LAUSR

The crystalline and morphological structures of polymer semiconducting films were controlled by selecting for appropriate thermal properties in the polymeric chains, thereby improving polymer FET performances. Poly(dioctyl-quaterthiophene-dioctyl-bithiazole) (PDQDB), comprising 5,5'-bithiazole and oligothiophene rings, was used as the basis for the polymer semiconductor studies. The Tg and Tm values of the thin film state, rather than of the bulk polymer state, were important in this study. A PDQDB film with a Tg of 101˚C in the thin film state showed the highest maximum and average μFET values, 0.194 and 0.141 cm2V-1s-1, respectively, in an FET device at a post-processed temperature of 100˚C. On the other hand, relatively low average μFET values of 0.115, 0.098, and 0.079 cm2V-1s-1 were observed in FET devices prepared from PDQDB films with Tg values of 130, 165, or 180˚C, respectively, despite the dramatic increases in film crystallinity.

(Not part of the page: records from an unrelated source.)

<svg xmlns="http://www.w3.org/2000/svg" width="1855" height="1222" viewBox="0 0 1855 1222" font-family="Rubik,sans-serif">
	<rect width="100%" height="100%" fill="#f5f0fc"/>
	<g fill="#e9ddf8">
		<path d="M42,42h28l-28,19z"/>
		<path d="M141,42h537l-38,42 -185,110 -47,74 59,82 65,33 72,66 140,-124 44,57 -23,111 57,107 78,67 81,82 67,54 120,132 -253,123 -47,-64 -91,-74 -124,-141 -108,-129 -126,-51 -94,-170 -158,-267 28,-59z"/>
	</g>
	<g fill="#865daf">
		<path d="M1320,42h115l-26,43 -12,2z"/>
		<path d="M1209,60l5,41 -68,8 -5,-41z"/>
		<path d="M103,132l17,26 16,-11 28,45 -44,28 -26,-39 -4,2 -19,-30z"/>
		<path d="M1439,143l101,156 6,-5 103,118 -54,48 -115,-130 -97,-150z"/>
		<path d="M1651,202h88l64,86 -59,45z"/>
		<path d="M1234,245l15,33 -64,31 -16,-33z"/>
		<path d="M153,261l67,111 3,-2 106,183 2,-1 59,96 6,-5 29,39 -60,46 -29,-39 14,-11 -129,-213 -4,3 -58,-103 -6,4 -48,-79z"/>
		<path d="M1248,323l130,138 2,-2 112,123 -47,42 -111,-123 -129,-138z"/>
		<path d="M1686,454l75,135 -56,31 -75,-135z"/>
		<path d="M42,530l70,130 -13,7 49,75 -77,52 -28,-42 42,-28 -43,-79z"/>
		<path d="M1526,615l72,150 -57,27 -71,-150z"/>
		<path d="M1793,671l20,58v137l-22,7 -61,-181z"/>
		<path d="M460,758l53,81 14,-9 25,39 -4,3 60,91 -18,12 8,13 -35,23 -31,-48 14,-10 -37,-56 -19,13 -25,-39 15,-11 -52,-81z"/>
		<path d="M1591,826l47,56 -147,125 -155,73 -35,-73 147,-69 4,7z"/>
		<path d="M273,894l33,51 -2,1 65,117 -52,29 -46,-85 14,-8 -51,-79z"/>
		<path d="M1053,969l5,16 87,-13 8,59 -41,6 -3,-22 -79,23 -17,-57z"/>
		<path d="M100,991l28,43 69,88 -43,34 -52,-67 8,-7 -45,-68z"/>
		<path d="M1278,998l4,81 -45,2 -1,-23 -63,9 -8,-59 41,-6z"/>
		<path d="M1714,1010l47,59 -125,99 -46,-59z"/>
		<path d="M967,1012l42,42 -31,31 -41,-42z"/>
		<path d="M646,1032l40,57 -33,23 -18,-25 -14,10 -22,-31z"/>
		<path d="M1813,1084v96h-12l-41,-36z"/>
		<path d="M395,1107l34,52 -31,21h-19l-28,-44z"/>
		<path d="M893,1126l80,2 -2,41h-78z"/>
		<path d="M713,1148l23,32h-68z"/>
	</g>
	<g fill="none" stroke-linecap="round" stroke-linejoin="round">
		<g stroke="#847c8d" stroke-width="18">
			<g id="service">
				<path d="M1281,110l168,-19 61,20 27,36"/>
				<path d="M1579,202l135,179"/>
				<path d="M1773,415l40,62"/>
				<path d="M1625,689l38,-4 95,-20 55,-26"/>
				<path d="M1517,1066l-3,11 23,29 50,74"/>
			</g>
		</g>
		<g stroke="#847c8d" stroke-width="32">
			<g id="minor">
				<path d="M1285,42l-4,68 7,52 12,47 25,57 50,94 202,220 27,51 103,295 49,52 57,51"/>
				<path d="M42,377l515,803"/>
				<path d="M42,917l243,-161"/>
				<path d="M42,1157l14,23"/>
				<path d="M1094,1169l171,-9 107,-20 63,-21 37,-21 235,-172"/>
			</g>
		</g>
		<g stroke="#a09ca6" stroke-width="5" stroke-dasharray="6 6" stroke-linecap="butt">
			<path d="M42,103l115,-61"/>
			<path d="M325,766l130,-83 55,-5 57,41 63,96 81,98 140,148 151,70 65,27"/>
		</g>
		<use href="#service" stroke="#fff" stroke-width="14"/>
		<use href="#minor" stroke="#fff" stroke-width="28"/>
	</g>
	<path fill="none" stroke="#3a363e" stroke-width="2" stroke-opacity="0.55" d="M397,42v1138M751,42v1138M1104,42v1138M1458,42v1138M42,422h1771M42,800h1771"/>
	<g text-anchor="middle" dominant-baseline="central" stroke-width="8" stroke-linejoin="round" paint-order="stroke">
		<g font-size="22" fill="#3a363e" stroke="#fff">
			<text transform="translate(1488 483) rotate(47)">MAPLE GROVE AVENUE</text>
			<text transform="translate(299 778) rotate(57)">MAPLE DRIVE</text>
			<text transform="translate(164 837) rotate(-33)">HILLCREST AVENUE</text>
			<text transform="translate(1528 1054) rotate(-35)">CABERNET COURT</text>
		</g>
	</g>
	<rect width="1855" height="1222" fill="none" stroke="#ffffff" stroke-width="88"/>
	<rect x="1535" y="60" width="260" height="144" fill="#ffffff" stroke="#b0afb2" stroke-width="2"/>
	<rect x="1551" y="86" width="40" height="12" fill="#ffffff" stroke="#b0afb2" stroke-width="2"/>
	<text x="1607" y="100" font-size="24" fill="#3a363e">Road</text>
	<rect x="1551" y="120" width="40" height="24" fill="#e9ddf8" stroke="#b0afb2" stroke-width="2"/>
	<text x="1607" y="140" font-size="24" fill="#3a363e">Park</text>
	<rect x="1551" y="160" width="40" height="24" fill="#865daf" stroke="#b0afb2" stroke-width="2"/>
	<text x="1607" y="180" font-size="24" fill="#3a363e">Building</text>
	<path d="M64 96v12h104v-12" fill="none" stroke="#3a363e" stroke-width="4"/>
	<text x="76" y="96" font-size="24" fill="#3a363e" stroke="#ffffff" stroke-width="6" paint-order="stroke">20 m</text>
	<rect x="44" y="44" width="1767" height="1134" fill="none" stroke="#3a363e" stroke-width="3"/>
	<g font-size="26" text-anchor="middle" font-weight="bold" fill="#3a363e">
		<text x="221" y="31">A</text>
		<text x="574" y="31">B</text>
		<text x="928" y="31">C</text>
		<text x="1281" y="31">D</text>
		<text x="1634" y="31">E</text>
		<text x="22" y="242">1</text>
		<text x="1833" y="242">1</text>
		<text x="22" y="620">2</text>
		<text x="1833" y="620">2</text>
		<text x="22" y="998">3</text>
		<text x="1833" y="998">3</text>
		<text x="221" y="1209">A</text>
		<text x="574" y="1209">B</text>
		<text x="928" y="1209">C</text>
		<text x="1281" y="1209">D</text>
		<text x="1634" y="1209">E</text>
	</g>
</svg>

With the variations in the μFET, what we have noticed is that the standard deviations of the measured μFET values varied with the Tg values: 36.0% for the Tg = 165˚C film and 51.1% for the Tg = 180˚C, indicating that the OFET performances were not uniform. These results were closely related to nano- and microscale non-uniformity in the PDQDB film structure in the presence of excessively activated grain structures. These variations were correlated with the crystalline and morphological structures of the PDQDB films prepared under various processing conditions.